EXERCISE DESCRIPTION
Write the listing out again, exactly as it reads below.
Segment Open
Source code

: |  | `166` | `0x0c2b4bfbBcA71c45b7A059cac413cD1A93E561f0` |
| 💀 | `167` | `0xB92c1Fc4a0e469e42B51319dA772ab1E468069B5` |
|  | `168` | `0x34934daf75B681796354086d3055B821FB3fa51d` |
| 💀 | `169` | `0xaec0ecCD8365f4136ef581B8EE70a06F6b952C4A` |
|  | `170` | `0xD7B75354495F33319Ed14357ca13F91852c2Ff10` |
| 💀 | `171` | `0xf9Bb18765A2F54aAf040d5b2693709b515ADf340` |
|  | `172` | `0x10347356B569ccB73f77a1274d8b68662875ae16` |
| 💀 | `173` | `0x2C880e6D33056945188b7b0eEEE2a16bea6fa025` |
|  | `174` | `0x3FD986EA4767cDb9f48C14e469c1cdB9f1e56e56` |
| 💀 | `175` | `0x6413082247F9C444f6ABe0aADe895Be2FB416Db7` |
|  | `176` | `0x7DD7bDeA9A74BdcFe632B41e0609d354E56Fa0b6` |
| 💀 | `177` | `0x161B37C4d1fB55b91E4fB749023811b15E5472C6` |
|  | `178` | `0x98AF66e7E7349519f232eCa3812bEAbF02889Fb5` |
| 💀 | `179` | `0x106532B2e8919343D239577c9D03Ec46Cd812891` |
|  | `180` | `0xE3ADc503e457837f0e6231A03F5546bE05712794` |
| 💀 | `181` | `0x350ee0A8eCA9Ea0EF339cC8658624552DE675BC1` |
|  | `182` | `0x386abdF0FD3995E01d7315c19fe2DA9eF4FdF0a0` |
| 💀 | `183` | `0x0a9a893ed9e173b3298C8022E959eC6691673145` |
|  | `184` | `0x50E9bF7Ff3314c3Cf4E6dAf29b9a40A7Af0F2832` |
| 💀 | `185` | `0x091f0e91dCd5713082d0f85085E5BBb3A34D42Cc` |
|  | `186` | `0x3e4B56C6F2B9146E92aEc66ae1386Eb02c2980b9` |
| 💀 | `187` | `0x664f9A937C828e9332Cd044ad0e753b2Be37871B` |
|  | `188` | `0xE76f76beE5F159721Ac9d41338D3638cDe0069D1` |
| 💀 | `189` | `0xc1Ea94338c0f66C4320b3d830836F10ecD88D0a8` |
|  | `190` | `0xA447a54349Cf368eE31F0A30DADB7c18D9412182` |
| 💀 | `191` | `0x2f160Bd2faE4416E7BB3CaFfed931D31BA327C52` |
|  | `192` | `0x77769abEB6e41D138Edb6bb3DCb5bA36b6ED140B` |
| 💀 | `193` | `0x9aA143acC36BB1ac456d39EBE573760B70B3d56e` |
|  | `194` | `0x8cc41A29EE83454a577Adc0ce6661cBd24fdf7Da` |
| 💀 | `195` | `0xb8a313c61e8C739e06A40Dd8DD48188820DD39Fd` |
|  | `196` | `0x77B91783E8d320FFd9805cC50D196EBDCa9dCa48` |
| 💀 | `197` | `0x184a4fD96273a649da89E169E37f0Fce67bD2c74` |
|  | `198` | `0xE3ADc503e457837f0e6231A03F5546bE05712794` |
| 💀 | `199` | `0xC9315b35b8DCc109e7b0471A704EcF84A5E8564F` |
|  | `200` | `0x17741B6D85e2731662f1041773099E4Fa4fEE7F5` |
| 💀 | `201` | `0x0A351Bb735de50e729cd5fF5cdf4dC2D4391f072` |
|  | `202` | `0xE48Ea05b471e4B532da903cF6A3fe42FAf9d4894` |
Segment Closed
ANSWER TO THE EXERCISE
Source code

: |  | `166` | `0x0c2b4bfbBcA71c45b7A059cac413cD1A93E561f0` |
| 💀 | `167` | `0xB92c1Fc4a0e469e42B51319dA772ab1E468069B5` |
|  | `168` | `0x34934daf75B681796354086d3055B821FB3fa51d` |
| 💀 | `169` | `0xaec0ecCD8365f4136ef581B8EE70a06F6b952C4A` |
|  | `170` | `0xD7B75354495F33319Ed14357ca13F91852c2Ff10` |
| 💀 | `171` | `0xf9Bb18765A2F54aAf040d5b2693709b515ADf340` |
|  | `172` | `0x10347356B569ccB73f77a1274d8b68662875ae16` |
| 💀 | `173` | `0x2C880e6D33056945188b7b0eEEE2a16bea6fa025` |
|  | `174` | `0x3FD986EA4767cDb9f48C14e469c1cdB9f1e56e56` |
| 💀 | `175` | `0x6413082247F9C444f6ABe0aADe895Be2FB416Db7` |
|  | `176` | `0x7DD7bDeA9A74BdcFe632B41e0609d354E56Fa0b6` |
| 💀 | `177` | `0x161B37C4d1fB55b91E4fB749023811b15E5472C6` |
|  | `178` | `0x98AF66e7E7349519f232eCa3812bEAbF02889Fb5` |
| 💀 | `179` | `0x106532B2e8919343D239577c9D03Ec46Cd812891` |
|  | `180` | `0xE3ADc503e457837f0e6231A03F5546bE05712794` |
| 💀 | `181` | `0x350ee0A8eCA9Ea0EF339cC8658624552DE675BC1` |
|  | `182` | `0x386abdF0FD3995E01d7315c19fe2DA9eF4FdF0a0` |
| 💀 | `183` | `0x0a9a893ed9e173b3298C8022E959eC6691673145` |
|  | `184` | `0x50E9bF7Ff3314c3Cf4E6dAf29b9a40A7Af0F2832` |
| 💀 | `185` | `0x091f0e91dCd5713082d0f85085E5BBb3A34D42Cc` |
|  | `186` | `0x3e4B56C6F2B9146E92aEc66ae1386Eb02c2980b9` |
| 💀 | `187` | `0x664f9A937C828e9332Cd044ad0e753b2Be37871B` |
|  | `188` | `0xE76f76beE5F159721Ac9d41338D3638cDe0069D1` |
| 💀 | `189` | `0xc1Ea94338c0f66C4320b3d830836F10ecD88D0a8` |
|  | `190` | `0xA447a54349Cf368eE31F0A30DADB7c18D9412182` |
| 💀 | `191` | `0x2f160Bd2faE4416E7BB3CaFfed931D31BA327C52` |
|  | `192` | `0x77769abEB6e41D138Edb6bb3DCb5bA36b6ED140B` |
| 💀 | `193` | `0x9aA143acC36BB1ac456d39EBE573760B70B3d56e` |
|  | `194` | `0x8cc41A29EE83454a577Adc0ce6661cBd24fdf7Da` |
| 💀 | `195` | `0xb8a313c61e8C739e06A40Dd8DD48188820DD39Fd` |
|  | `196` | `0x77B91783E8d320FFd9805cC50D196EBDCa9dCa48` |
| 💀 | `197` | `0x184a4fD96273a649da89E169E37f0Fce67bD2c74` |
|  | `198` | `0xE3ADc503e457837f0e6231A03F5546bE05712794` |
| 💀 | `199` | `0xC9315b35b8DCc109e7b0471A704EcF84A5E8564F` |
|  | `200` | `0x17741B6D85e2731662f1041773099E4Fa4fEE7F5` |
| 💀 | `201` | `0x0A351Bb735de50e729cd5fF5cdf4dC2D4391f072` |
|  | `202` | `0xE48Ea05b471e4B532da903cF6A3fe42FAf9d4894` |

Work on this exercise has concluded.